**Gestellte Aufgabe**
Gib bitte die folgende Liste noch einmal wieder und ersetze darin „collection date“ durch „date of collection“, ohne sonst etwas zu ändern. Lass die Bilder in der Antwort weg.

**Bereitgestelltes Material**

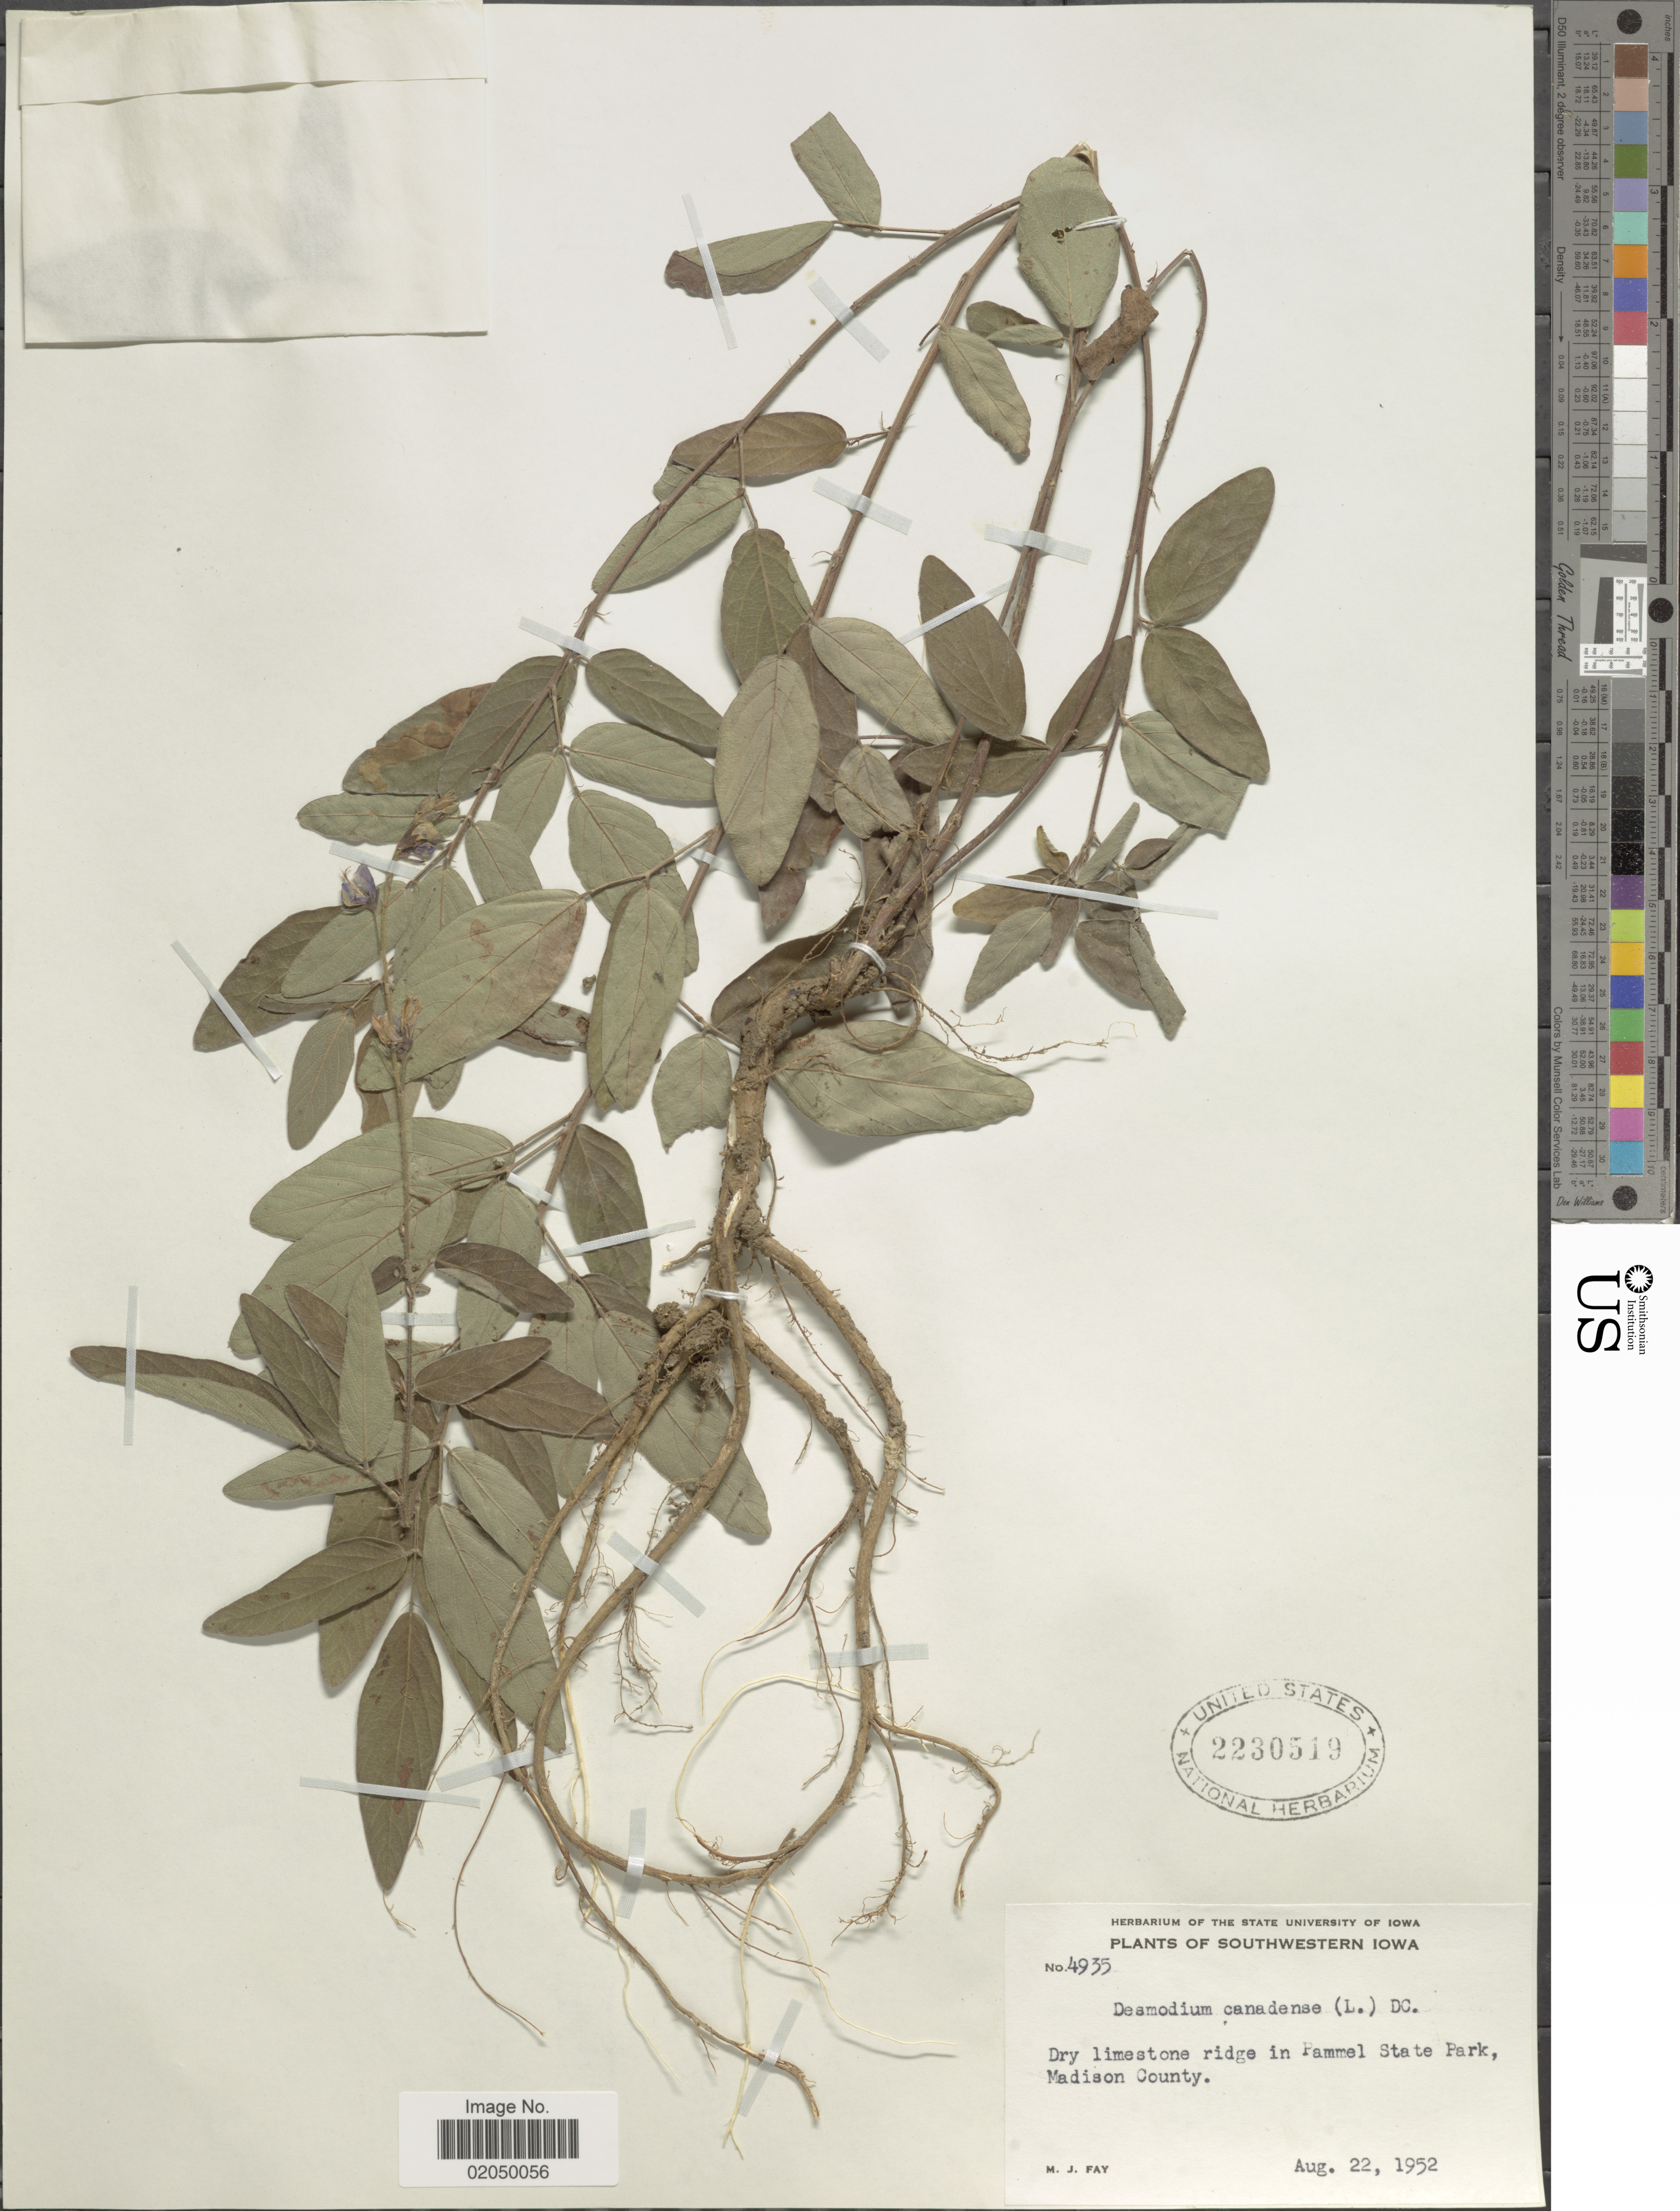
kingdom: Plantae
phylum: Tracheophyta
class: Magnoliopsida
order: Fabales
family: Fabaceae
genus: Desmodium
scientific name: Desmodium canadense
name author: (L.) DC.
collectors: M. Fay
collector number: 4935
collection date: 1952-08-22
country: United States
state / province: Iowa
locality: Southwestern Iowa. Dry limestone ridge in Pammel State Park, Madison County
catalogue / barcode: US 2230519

**Antwort zur Übung**
kingdom: Plantae
phylum: Tracheophyta
class: Magnoliopsida
order: Fabales
family: Fabaceae
genus: Desmodium
scientific name: Desmodium canadense
name author: (L.) DC.
collectors: M. Fay
collector number: 4935
date of collection: 1952-08-22
country: United States
state / province: Iowa
locality: Southwestern Iowa. Dry limestone ridge in Pammel State Park, Madison County
catalogue / barcode: US 2230519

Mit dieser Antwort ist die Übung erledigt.